Onus to Prove Transaction of Parda Nasheen Lady

Onus to Prove Transaction of Parda Nasheen Lady Case Laws Civil Law Gift Knowledge - Civil Law Litigation & Arbitration Pardha Nashin Lady Solutions - Civil Law Supreme Court Mr. Justice Dost Muhammad Khan in his judgment has decided the issue regarding onus to prove transaction of Parda Nasheen lady in Civil Appeal No.774 of 2013.

1. Through the instant appeal, the appellant, Phul Peer Shah has questioned the legality and legitimacy of the judgment dated 16.5.2013 passed by the learned Single Judge of the Lahore High Court, Rawalpindi Bench, Rawalpindi whereby, Revision Petition No.100 of 2005 filed by the respondent, Mst. Hafeez Fatima was accepted and her suit was decreed after setting aside the judgments & decrees of the Trial Court dated 1.7.2004 and that of the District Appeal Court/ADJ Chakwal dated 26.10.2004.

We have heard Syed Qalb-e-Hassan Shah, learned ASC for the appellant and Barrister Imran Hassan Ali Chaudhry, learned ASC for the respondent and have carefully gone through the record, the impugned judgments of the Trial Court and the District Appeal Court as well as the evidence on record.

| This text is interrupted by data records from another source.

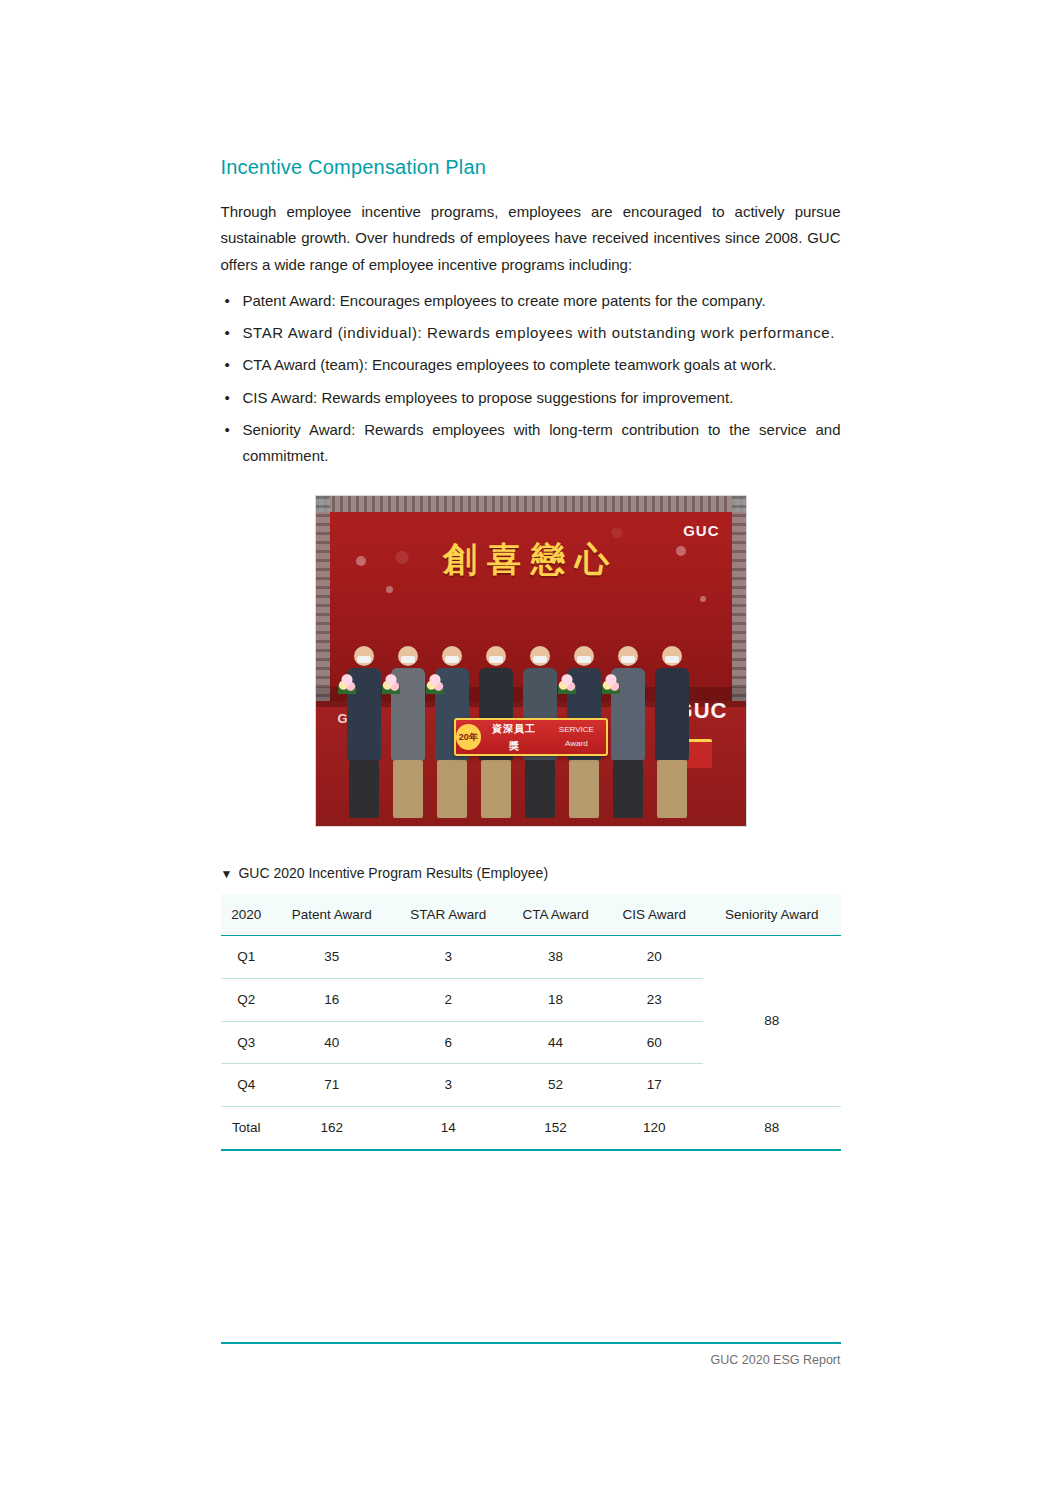Incentive Compensation Plan
Through employee incentive programs, employees are encouraged to actively pursue sustainable growth. Over hundreds of employees have received incentives since 2008. GUC offers a wide range of employee incentive programs including:
Patent Award: Encourages employees to create more patents for the company.
STAR Award (individual): Rewards employees with outstanding work performance.
CTA Award (team): Encourages employees to complete teamwork goals at work.
CIS Award: Rewards employees to propose suggestions for improvement.
Seniority Award: Rewards employees with long-term contribution to the service and commitment.
創喜戀心
GUC
GUC
GUC
20年 資深員工獎 SERVICE Award
▼ GUC 2020 Incentive Program Results (Employee)
| 2020 | Patent Award | STAR Award | CTA Award | CIS Award | Seniority Award |
| --- | --- | --- | --- | --- | --- |
| Q1 | 35 | 3 | 38 | 20 | 88 |
| Q2 | 16 | 2 | 18 | 23 |
| Q3 | 40 | 6 | 44 | 60 |
| Q4 | 71 | 3 | 52 | 17 |
| Total | 162 | 14 | 152 | 120 | 88 |
GUC 2020 ESG Report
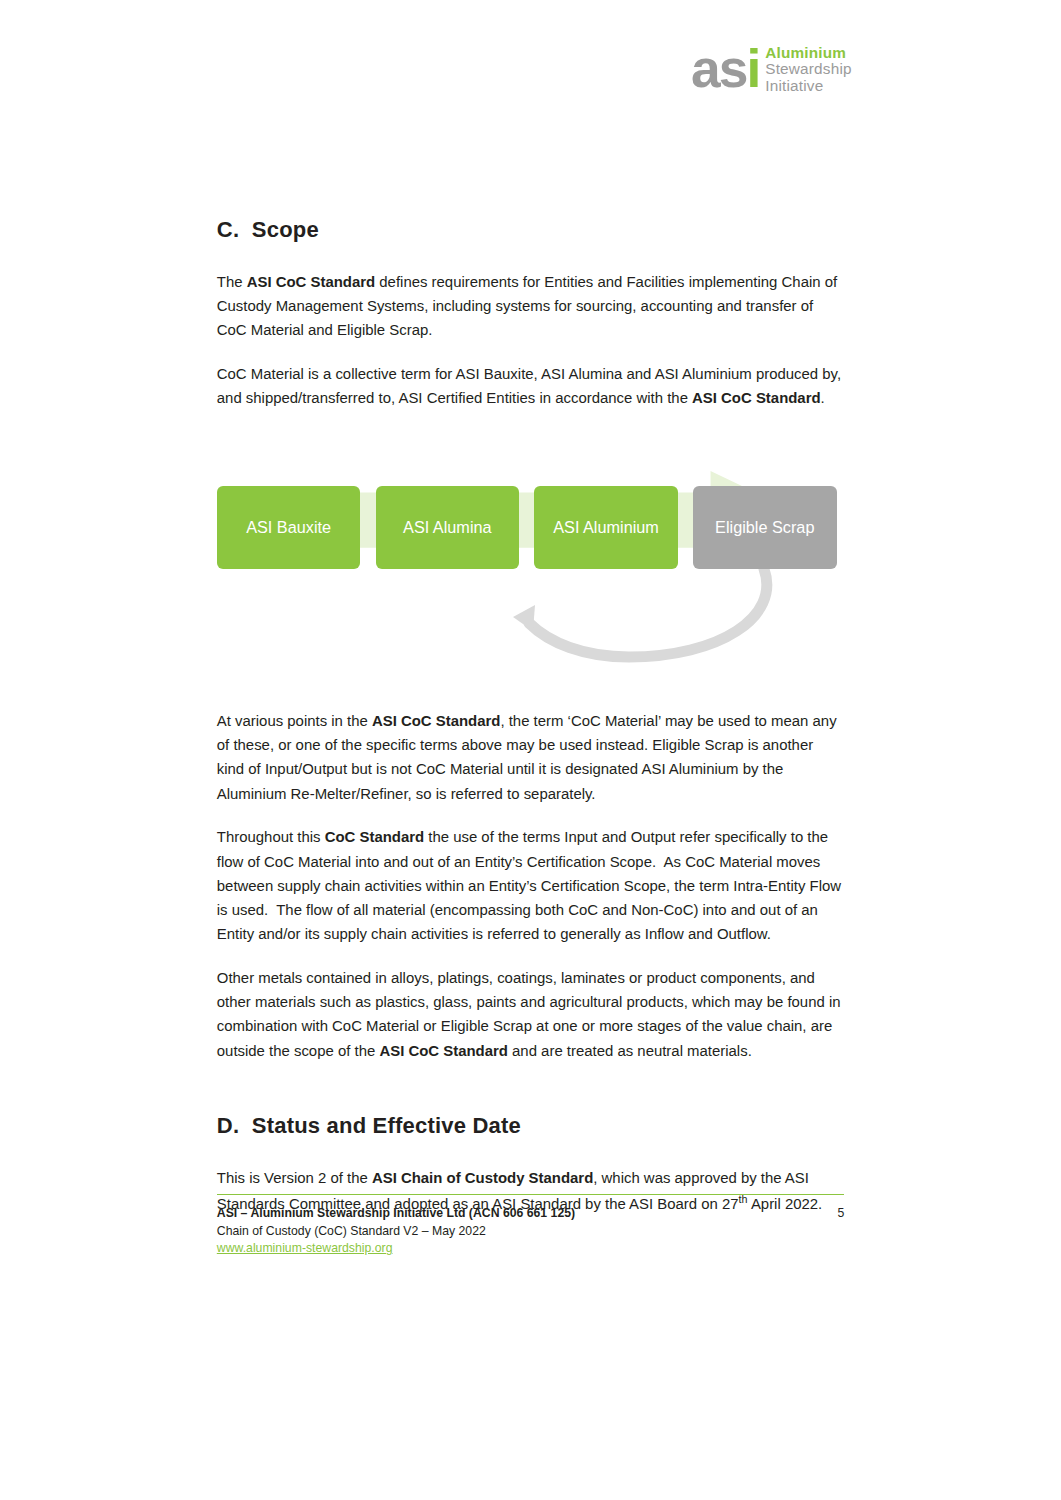asi
Aluminium
Stewardship
Initiative
C. Scope
The ASI CoC Standard defines requirements for Entities and Facilities implementing Chain of Custody Management Systems, including systems for sourcing, accounting and transfer of CoC Material and Eligible Scrap.
CoC Material is a collective term for ASI Bauxite, ASI Alumina and ASI Aluminium produced by, and shipped/transferred to, ASI Certified Entities in accordance with the ASI CoC Standard.
ASI Bauxite
ASI Alumina
ASI Aluminium
Eligible Scrap
At various points in the ASI CoC Standard, the term ‘CoC Material’ may be used to mean any of these, or one of the specific terms above may be used instead. Eligible Scrap is another kind of Input/Output but is not CoC Material until it is designated ASI Aluminium by the Aluminium Re-Melter/Refiner, so is referred to separately.
Throughout this CoC Standard the use of the terms Input and Output refer specifically to the flow of CoC Material into and out of an Entity’s Certification Scope. As CoC Material moves between supply chain activities within an Entity’s Certification Scope, the term Intra-Entity Flow is used. The flow of all material (encompassing both CoC and Non-CoC) into and out of an Entity and/or its supply chain activities is referred to generally as Inflow and Outflow.
Other metals contained in alloys, platings, coatings, laminates or product components, and other materials such as plastics, glass, paints and agricultural products, which may be found in combination with CoC Material or Eligible Scrap at one or more stages of the value chain, are outside the scope of the ASI CoC Standard and are treated as neutral materials.
D. Status and Effective Date
This is Version 2 of the ASI Chain of Custody Standard, which was approved by the ASI Standards Committee and adopted as an ASI Standard by the ASI Board on 27th April 2022.
ASI – Aluminium Stewardship Initiative Ltd (ACN 606 661 125)
Chain of Custody (CoC) Standard V2 – May 2022
www.aluminium-stewardship.org
5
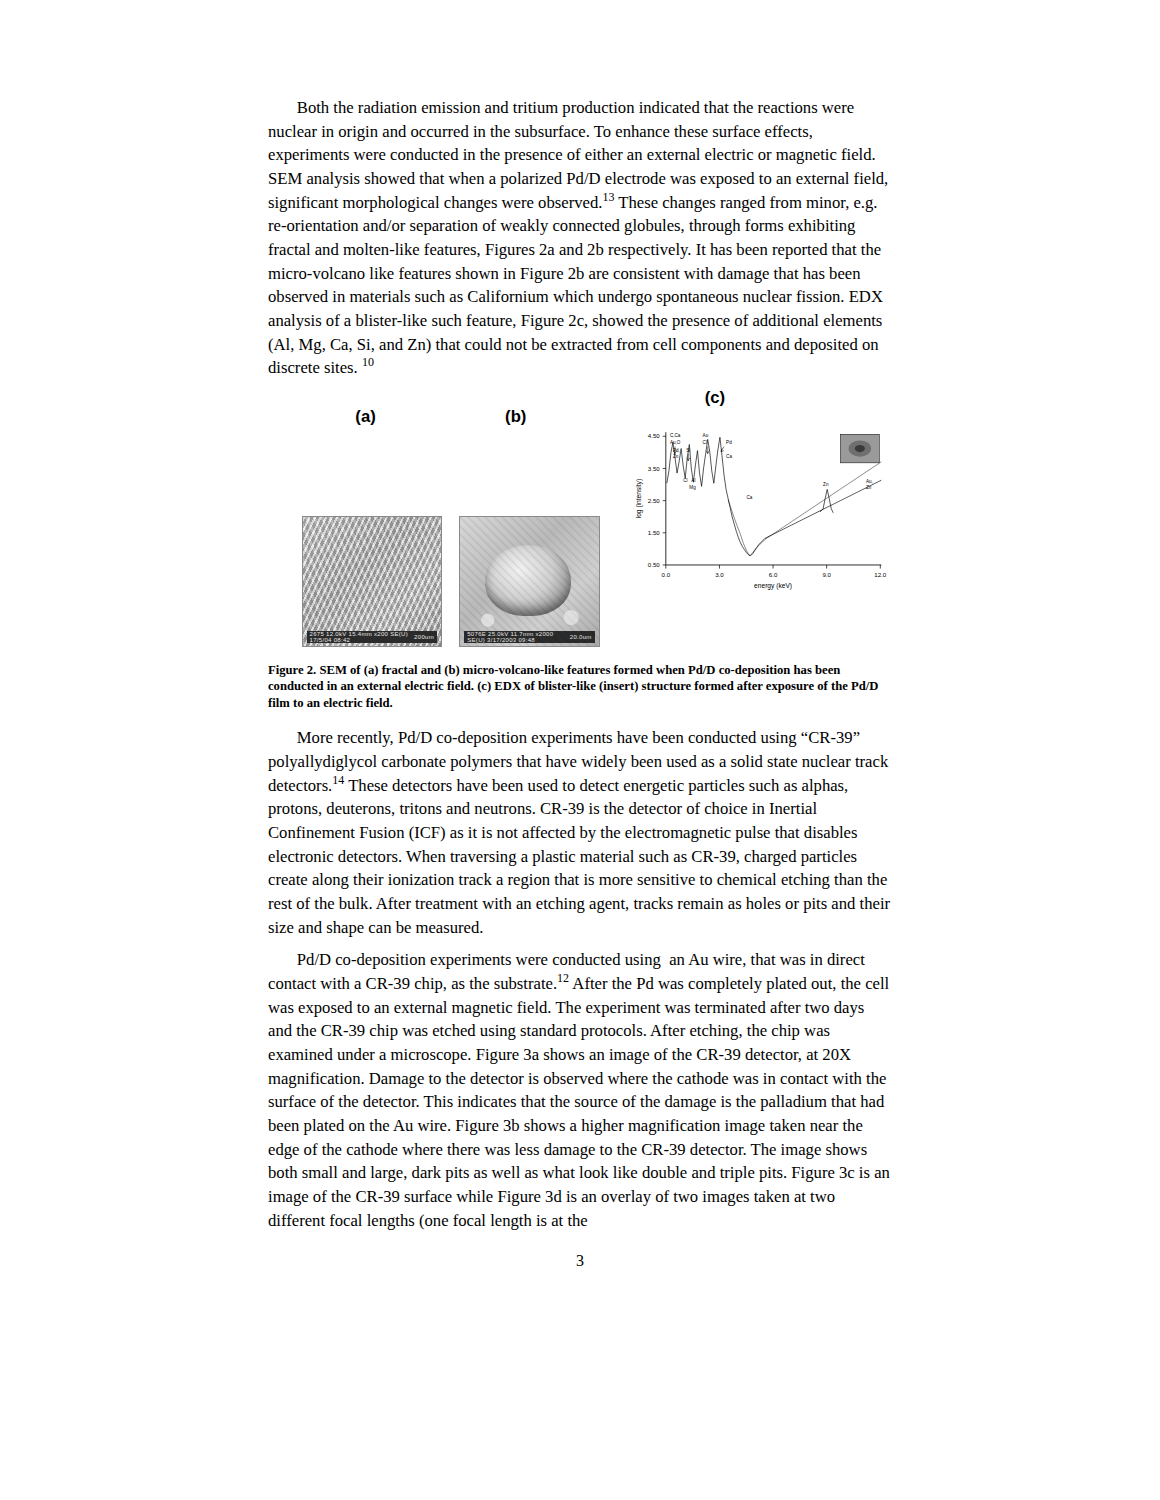Both the radiation emission and tritium production indicated that the reactions were nuclear in origin and occurred in the subsurface. To enhance these surface effects, experiments were conducted in the presence of either an external electric or magnetic field. SEM analysis showed that when a polarized Pd/D electrode was exposed to an external field, significant morphological changes were observed.13 These changes ranged from minor, e.g. re-orientation and/or separation of weakly connected globules, through forms exhibiting fractal and molten-like features, Figures 2a and 2b respectively. It has been reported that the micro-volcano like features shown in Figure 2b are consistent with damage that has been observed in materials such as Californium which undergo spontaneous nuclear fission. EDX analysis of a blister-like such feature, Figure 2c, showed the presence of additional elements (Al, Mg, Ca, Si, and Zn) that could not be extracted from cell components and deposited on discrete sites. 10
(a) (b) (c)
2675 12.0kV 15.4mm x200 SE(U) 17/5/04 08:42200um
5076E 25.0kV 11.7mm x2000 SE(U) 3/17/2003 09:4820.0um
4.50 3.50 2.50 1.50 0.50 0.0 3.0 6.0 9.0 12.0 energy (keV) log (intensity) C,Ca Au,O Pd, Zn Si Au Cl Pd Ca Cl Al Mg Ca Zn Au, Zn
Figure 2. SEM of (a) fractal and (b) micro-volcano-like features formed when Pd/D co-deposition has been conducted in an external electric field. (c) EDX of blister-like (insert) structure formed after exposure of the Pd/D film to an electric field.
More recently, Pd/D co-deposition experiments have been conducted using “CR-39” polyallydiglycol carbonate polymers that have widely been used as a solid state nuclear track detectors.14 These detectors have been used to detect energetic particles such as alphas, protons, deuterons, tritons and neutrons. CR-39 is the detector of choice in Inertial Confinement Fusion (ICF) as it is not affected by the electromagnetic pulse that disables electronic detectors. When traversing a plastic material such as CR-39, charged particles create along their ionization track a region that is more sensitive to chemical etching than the rest of the bulk. After treatment with an etching agent, tracks remain as holes or pits and their size and shape can be measured.
Pd/D co-deposition experiments were conducted using an Au wire, that was in direct contact with a CR-39 chip, as the substrate.12 After the Pd was completely plated out, the cell was exposed to an external magnetic field. The experiment was terminated after two days and the CR-39 chip was etched using standard protocols. After etching, the chip was examined under a microscope. Figure 3a shows an image of the CR-39 detector, at 20X magnification. Damage to the detector is observed where the cathode was in contact with the surface of the detector. This indicates that the source of the damage is the palladium that had been plated on the Au wire. Figure 3b shows a higher magnification image taken near the edge of the cathode where there was less damage to the CR-39 detector. The image shows both small and large, dark pits as well as what look like double and triple pits. Figure 3c is an image of the CR-39 surface while Figure 3d is an overlay of two images taken at two different focal lengths (one focal length is at the
3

2. The epitome of the controversy is that the appellant claimed, having had purchased the suit property measuring 56-K,16-M in Patwar Circle ‘Choa Saiden Shah’ for sale consideration of Rs.2,60,000/- in presence of the witnesses i.e. DW-4 and DW-5 and that, the sale was given the colour of device of “Hiba-bil-Iwaz” to avoid of any pre-emption suit by the adjacent owners of the land.

3. Admittedly the respondent is a rustic old, illiterate widow and of reasonably advanced age. None of the witnesses of the so called sale transaction in any manner was acquainted with the lady much less related, rather they have close association and attachment with the appellant. It is alleged that the respondent lady reported the transaction to the ‘Moza Patwari’, who recorded the transaction in the ‘Patwari Daily Diary’ then mutation No.4021 was entered and it is further alleged that the same was attested by the Revenue Officer on 18.12.1993. In this way, the respondent lady was deprived of her entire land which was managed and cultivated by her tenants.

4. After getting knowledge of the said event, the respondent lady filed a suit on 31.10.1996 wherein she has alleged that naked fraud was committed upon her and in a fraudulent manner the land was transferred from her name without her consent, knowledge and will and without consideration and even if it is assumed to be so, then she is entitled to revoke the same. After filing written statements, contesting the suit by the appellant, the Trial Court held the trial on the wrong issues framed and then dismissed the suit. The same was the fate of the appeal filed by the respondent lady as stated above. However, the learned Judge in Chamber of the High Court set at naught both the judgments and decrees of the two courts below on the ground that the same were based on misreading and gross non reading of material evidence and mis and non-application of correct law to the established facts, causing serious miscarriage of justice.

5. Learned ASC for the appellant vehemently argued at considerable length that it is established principle of law that concurrent findings of two courts below be considered sacrosanct and not amenable to limited revisional jurisdiction of the High Court. He urged that no fraud was committed upon the respondent lady and because she has taken two divergent pleas, as in the first instance she has denied to have entered into any such transaction but in the same breath in paras- 16 and 17 of the plaint she opted to revoke the gift even if it is proved and this vacillating conduct of the lady speaks volumes about her conduct on account of self clashing pleas taken by her and thirdly, the appellant has established his case through overwhelming evidence by producing all the witnesses who were present at the time of initial transaction and then at the time of attestation of mutation, besides the revenue officer of the circle and the former ‘patwari’ who had entered the mutation and report in the ‘Daily Diary’, therefore, there was no occasion for the learned Judge in the High Court to interfere with the well reasoned judgments of the two courts below based on concurrent findings of facts, reached at after proper appraisal and re-appraisal of evidence on record. He also relied on the same case laws, which were cited before the learned Judge in the High Court during the course of arguments.